I’ve been successful with the 6 step LSST Science Pipeline exercises provided through https://pipelines.lsst.io . All went well, even though I went through it two times so I could dig into the butler repository mechanics. As a DB specialist, I’ve gotta always research the details.
Okay, now I intend to attempt the same exercises through the so-called StackClub, employing Jupyter notebooks and GitHub:
Since I’m just getting started on this StackClub approach, can someone please advise if this path makes sense. Will I find an organized chronology in running the pipeline here?
Also, in my reading I picked up that there is a StackClub Slack workspace. Anything to be shared about this would be appreciated.
Thanks
Yes, as @ktl says this is the old “Butler” system. The new one is a complete rewrite whilst retaining many of the core concepts. We now support PostgreSQL and object stores which “gen2” did not do, and the new system allows much more dynamic creation of workflows.

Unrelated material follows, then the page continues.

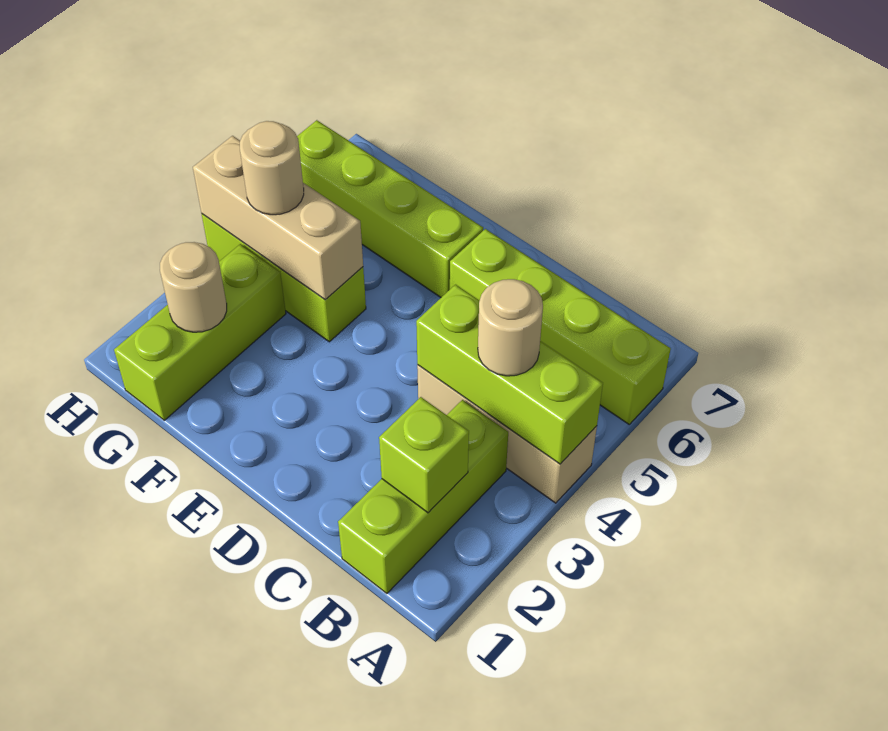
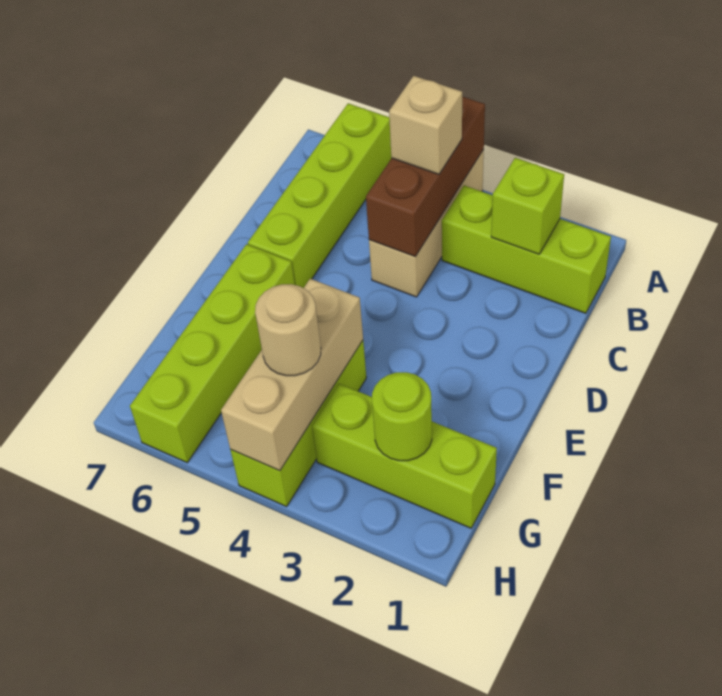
lime 1x3 brick [416,285,603,464] -> brown 1x3 brick [366,97,485,257]
tan 1x1 round brick [478,279,543,376] -> tan 1x1 brick [389,76,462,174]
tan 1x1 round brick [160,242,227,332] -> lime 1x1 round brick [372,372,432,461]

butler.get and butler.put are more or less the same API but everything else is different.
You can search on community for some hints. See for example here.
Okay, Tim, thanks. I’ve cloned the StackClub Jupyter notebooks, went through the Get Started and Basics.
Know that I am trying to run these stand-alone on my Unix machine before any access via VPN, etc…
I progressed to the aft_table_guided_tour notebook. This notebook presumes I have a login and access to the /datasets/ and /project/ directories at the NCSA facility, which I do not at this time…I’m trying to run through the Jupyter notebooks stand-alone before taking this step.
So, here is my question.
Tim, do you know if I can download a zip or tarball that contains the test data/directories for use with these notebooks? Even though I’ve cleverly substituted elements from Steps 1 - Step 6 of https://pipelines.lsst.io , I’d really like to get the actual data that is referenced by the Jupyter notebooks to get the proper benefit from my stand-alone exercises.
Fred klich
Dallas
I’m not involved in stack club so can’t really answer that. Maybe @MelissaGraham has some pointers.
For the tutorial data in testdata_ci_hsc we have gen3 code that does do the equivalent processing and if you look at ci_hsc_gen3/SConstruct at master · lsst/ci_hsc_gen3 · GitHub you can see the gen3 commands in that file (butler create, butler register-instrument etc) to use to set up a repository with the test data. (if you clone ci_hsc_gen3 with the lsst_distrib and testdata_ci_hsc packages set up then you can run python $(command -v scons) -j 4 to setup a repo and run a pipeline). Pipeline execution is shown in the bin/pipelines.sh file in that repo.
Fingers crossed Melissa may have additional information.
Okay, Tim, I’m saving this message for downline reference. I figure that after I make my best-effort at the SlackClub Jupyter pipeline, I will return to exercise the Gen3 code you’re describing. Looking forward to it.
Appreciate you quick response.
Hello to @MelissaGraham
Yes, I plan to attend the repeat session tomorrow at 6pm CST.
I’m also replaying the 6 recorded StackClubCourse(s) at this link: GitHub - LSSTScienceCollaborations/StackClubCourse: Repository for course offered by the Stack Club .
I’m still holding on to my prior question. In reviewing the above Jupyter Notebooks, I see a minimal amount of externals refs to files, folders, Butler repositories and other artifacts just to accommodate a test runthrough of the Notebooks. My question is if “there is a zip of these supporting files” that I can use to run my own local set of these notebooks on my unix questions. After I finish the above 6 Sessions, I may reach out to Simon Krughoff to see if my question is logical…hoping not to make a pest of myself.
Thanks again Tim; hope you’re someplace “not so hot”.